For every $n\geqslant0$, consider $A_n=[\tau\gt n]$, then the event $A_n$ is in $\mathcal F_n$ because $\tau$ is a stopping time, hence $\mathbb P(\tau\leqslant n+N,A_n)\geqslant\varepsilon\mathbb P(A_n)$, that is, $\mathbb P(n\lt\tau\leqslant n+N)\geqslant\varepsilon\mathbb P(n\lt\tau)$.

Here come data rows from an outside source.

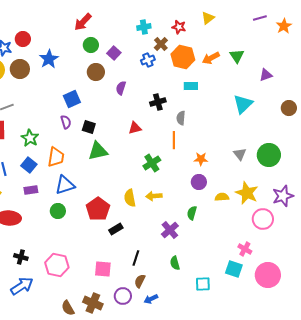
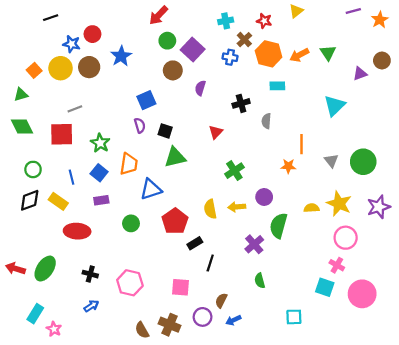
purple square: (114, 53) -> (193, 49), size x1.5
blue cross: (148, 60) -> (230, 57), turned 32
brown circle: (289, 108) -> (382, 60), moved
red triangle: (135, 128) -> (216, 132), turned -32
orange line: (174, 140) -> (302, 144), moved
purple circle: (199, 182) -> (264, 197), moved
blue triangle: (65, 185) -> (151, 189), moved
green semicircle: (192, 213) -> (278, 226), size x1.6
pink circle: (263, 219) -> (346, 238), moved
black line: (136, 258) -> (210, 263), moved
cyan square: (203, 284) -> (294, 317), moved
blue arrow: (22, 286) -> (91, 306), size x0.6

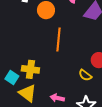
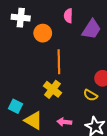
yellow cross: (30, 69) -> (52, 89), moved, turned 36

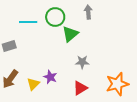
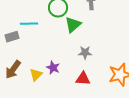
cyan line: (28, 22) -> (29, 24), moved
red triangle: (80, 88) -> (83, 79), turned 35

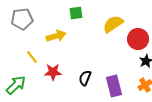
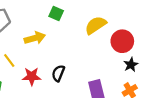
green square: (76, 13) -> (56, 13), turned 32
black semicircle: (85, 78) -> (58, 73), moved

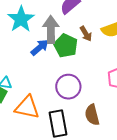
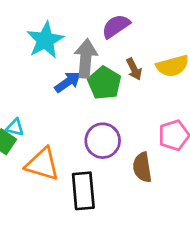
brown semicircle: (92, 115) -> (142, 167), moved

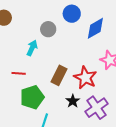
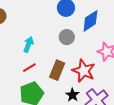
gray circle: (48, 29) -> (67, 37), moved
red line: (19, 73) -> (29, 68), moved, turned -32

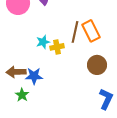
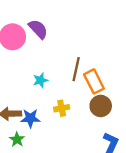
orange rectangle: (91, 31) -> (94, 81), moved
yellow cross: (57, 47) -> (62, 108), moved

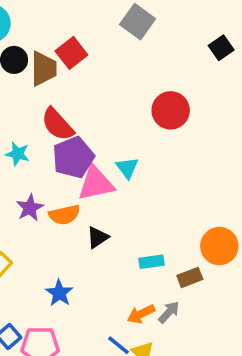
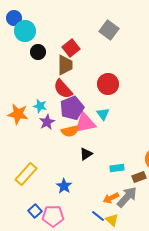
brown trapezoid: (44, 69) -> (65, 65), moved
red circle: (171, 110) -> (108, 84), moved
purple star: (30, 208) -> (47, 122), moved
orange semicircle: (65, 215) -> (70, 131), moved
gray arrow: (169, 312) -> (127, 197), size x1.6

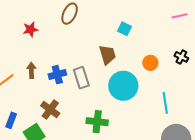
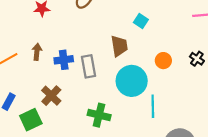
cyan line: (165, 103) -> (153, 106), moved

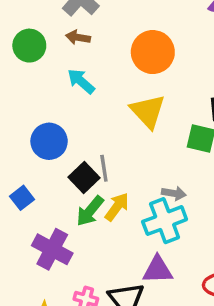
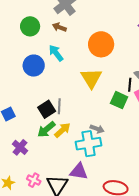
blue circle: (49, 141) -> (34, 66), moved
purple cross: (52, 249) -> (20, 147), size x0.7

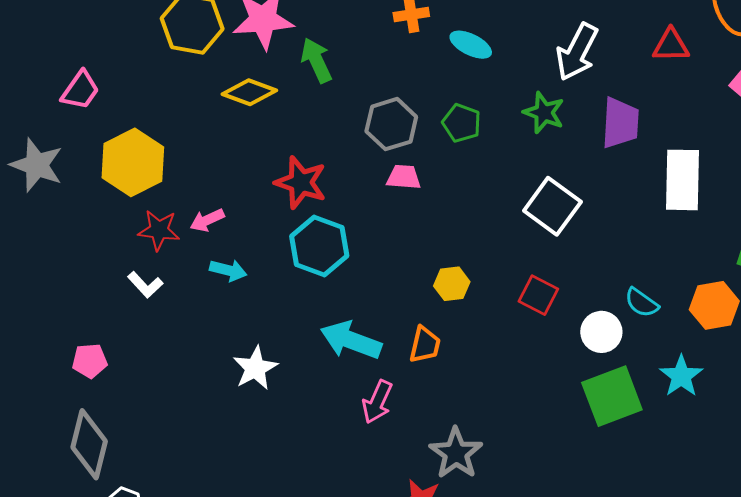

Since $\mathbb P(n\lt\tau\leqslant n+N)=\mathbb P(\tau\gt n)-\mathbb P(\tau\gt n+N)$, this yields $ \mathbb P(\tau\gt n+N)\leqslant(1-\varepsilon)\mathbb P(\tau\gt n). $ Iterating this on the multiples of $N$ yields, for every $k\geqslant0$, $ \mathbb P(\tau\gt kN)\leqslant(1-\varepsilon)^k. $ In particular, $\mathbb P(\tau=\infty)\leqslant\mathbb P(\tau\gt kN)$ for every $k\geqslant0$ hence $\mathbb P(\tau=\infty)=0$, which shows that $\tau$ is almost surely finite.
Likewise, for any $p\gt0$, $ \tau^p\leqslant\sum\limits_{k\geqslant0}(k+1)^pN^p\mathbf 1_{kN\lt \tau\leqslant(k+1)N}\leqslant N^p\sum\limits_{k\geqslant0}(k+1)^p\mathbf 1_{\tau\gt kN}, $ hence, integrating this almost sure inequality, $ \mathbb E(\tau^p)\leqslant N^p\sum\limits_{k\geqslant0}(k+1)^p\mathbb P(\tau\gt kN)\leqslant N^p\sum\limits_{k\geqslant0}(k+1)^p(1-\varepsilon)^k. $ The last series converges, hence $\tau^p$ is integrable.